Armand a toujours eu la nostalgie de la terre et des animaux. Il aurait aimé être paysan. La maison qu’ils ont acquis comprenait une écurie et un logement au rez-de-chaussée occupé par un ancien locataire. Armand parlait de restaurer l’écurie et d’élever une vache et des cochons. Leur première truie leur a donné une nichée de beaux porcelets. Ils décidèrent de la vendre. Intéressé par l’annonce parue dans le journal local, un client se présenta. Agnès s’activait à la buanderie. Elle conduisit l’homme à la porcherie. Son visage lui rappelait quelqu’un. Elle ne cessait de le dévisager. Soudain, elle le reconnut : c’était son ancien instituteur d’Asuel, celui-là même qui l’avait corrigée de sa distraction.
La passion de la lecture
Agnès fut une grande lectrice. Elle en a lu, des livres
! Peu de romans, essentiellement des ouvrages instructifs. Elle aurait tellement aimé étudier. Elle fut contrainte de rester à la maison pour tenir le ménage. Elle fut une des premières clientes du bibliobus et des plus assidues. Le soir, après son tricot, elle lisait. Au lit, elle lisait encore, parfois jusqu’à une heure du matin.

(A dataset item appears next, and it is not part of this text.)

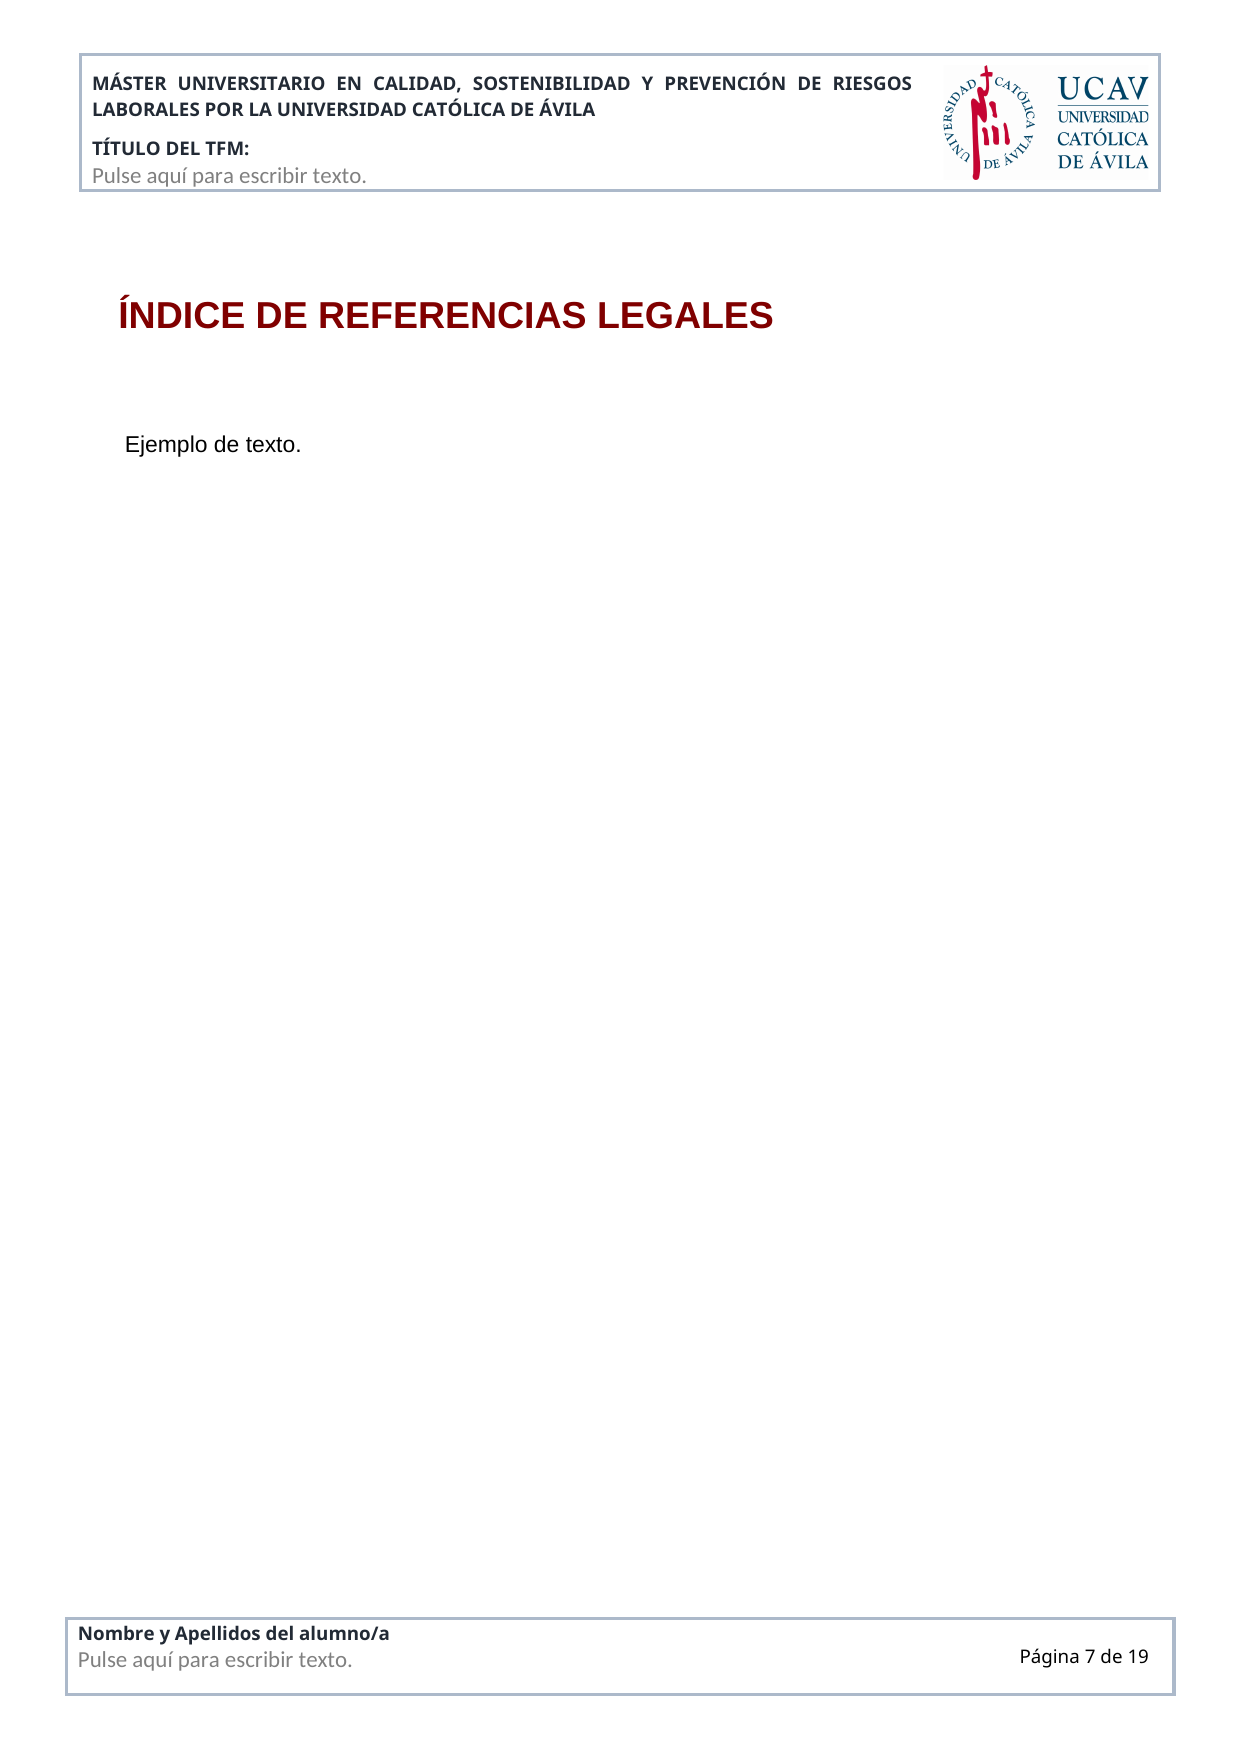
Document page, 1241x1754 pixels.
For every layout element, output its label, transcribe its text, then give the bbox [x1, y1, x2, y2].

text Ejemplo de texto. [118, 431, 1122, 457]
text ÍNDICE DE REFERENCIAS LEGALES [118, 293, 1122, 336]
picture [943, 65, 1149, 180]
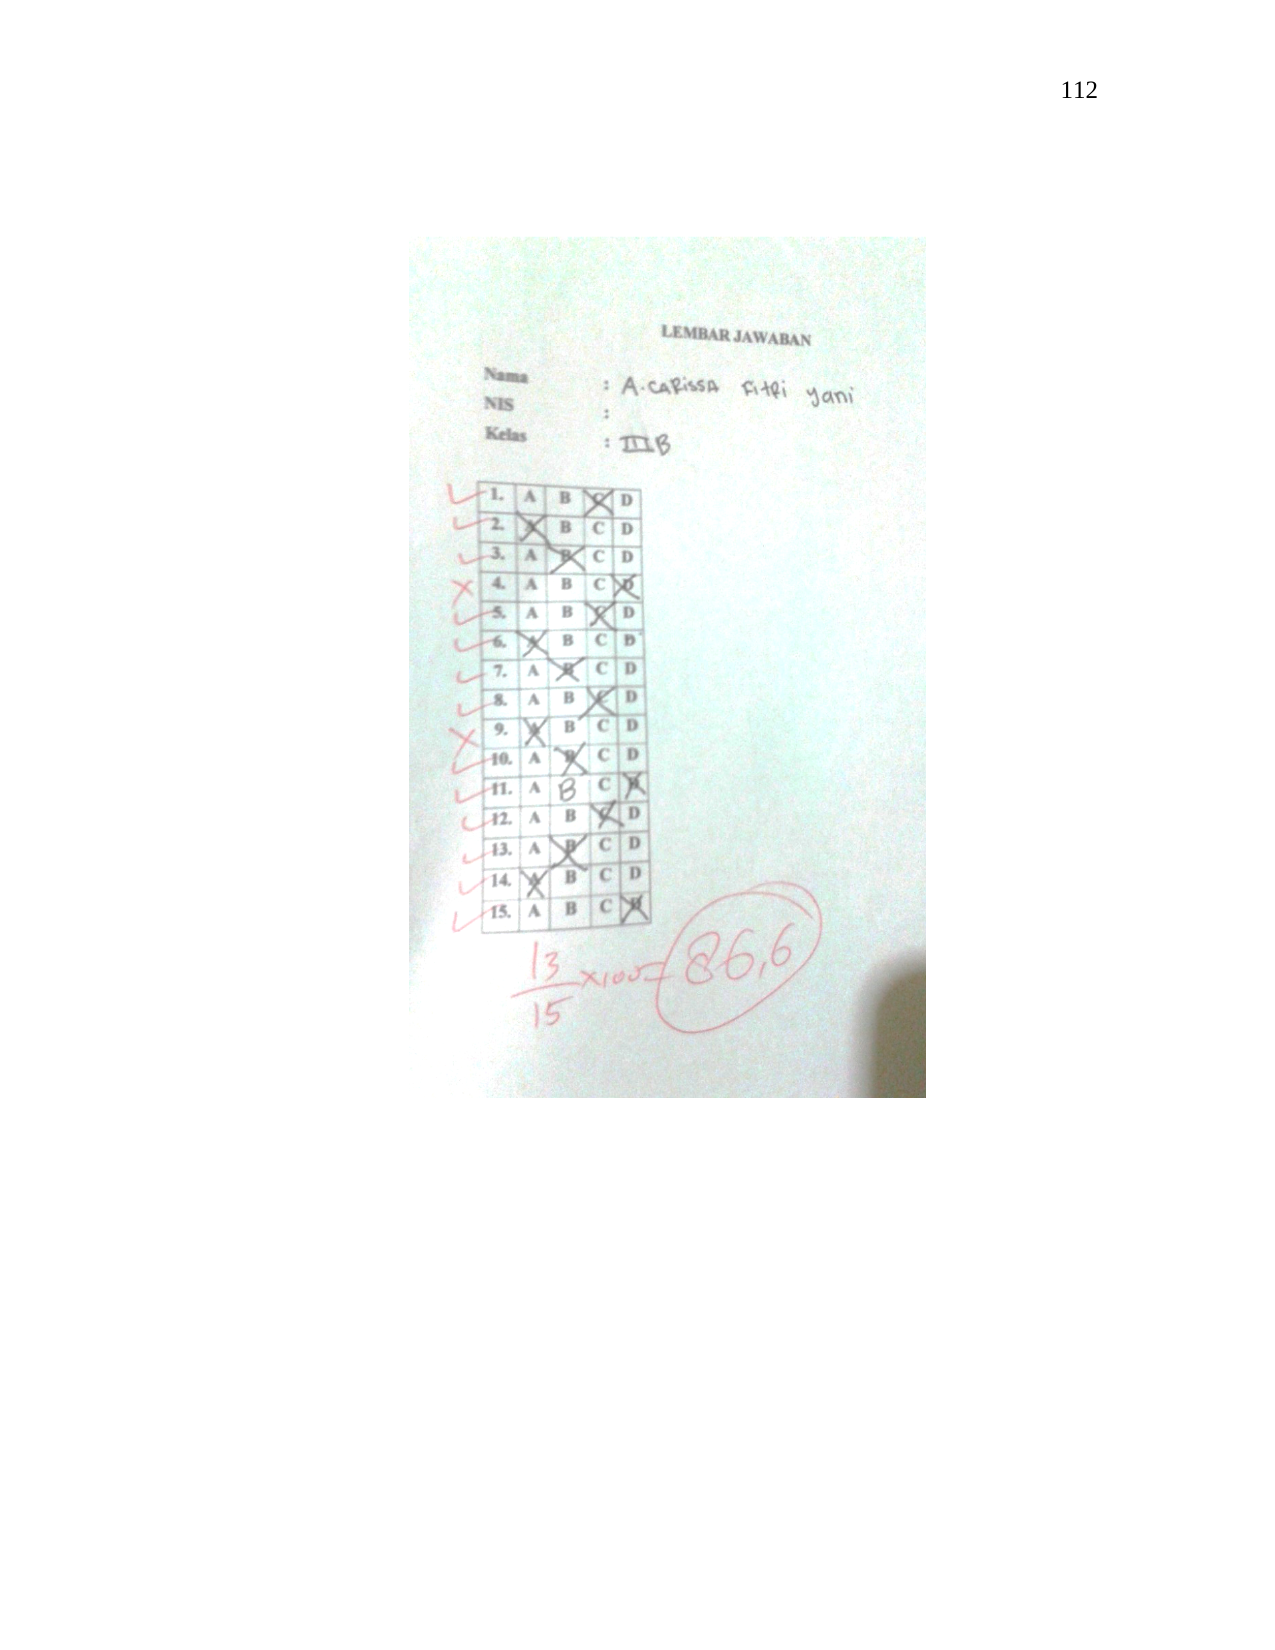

Malheureusement, frappée de glaucome, elle est devenue pratiquement aveugle. Elle ne voit plus que des ombres. Elle a testé loupes et appareils de grossissement sans succès. Un office spécialisé mit à sa disposition un appareil de lecture de dernière génération. Ce fut le miracle. L’appareil photographie la page à lire et sonorise le texte écrit. Le résultat est stupéfiant. Agnès, enthousiaste, nous en fait la démonstration. A titre d’exemple, elle lui soumet une page de L’Ami du Patois. L’appareil lit à la perfection, sans trébucher. L’essai sur le patois est moins concluant. Depuis, elle passe des heures sur sa machine à lire le journal, des hebdomadaires, des revues. Elle suit de près la politique, tant cantonale qu’internationale. Cette machine à lire, véritable prouesse technique, a comblé sa solitude. Elle ne pourrait plus s’en passer. Pour Agnès, c’est une renaissance.
La
TV, elle ne la regarde pas, elle l’écoute. Les débats contradictoires la passionnent. Elles suit les informations tous les jours. Ses journées sont bien remplies.
Le patois
Agnès est profondément attachée à son patois. Plus qu’une langue, c’est une culture. Elle l’a parlé avant le français. Agnès est une des plus anciennes abonnées à L’Ami du Patois Tous les numéros depuis le début sont bien rangés dans une petite bibliothèque. Elle fit partie de la chorale des patoisants jusqu’à tout récemment. La distinction de Mainteneur lui a été décernée en 2005. De son côté, l’Amicale des Patoisants d’Ajoie et du Clos-du-Doubs a rendu hommage en 2014 à sa fidèle sociétaire en lui remettant un certificat bien mérité.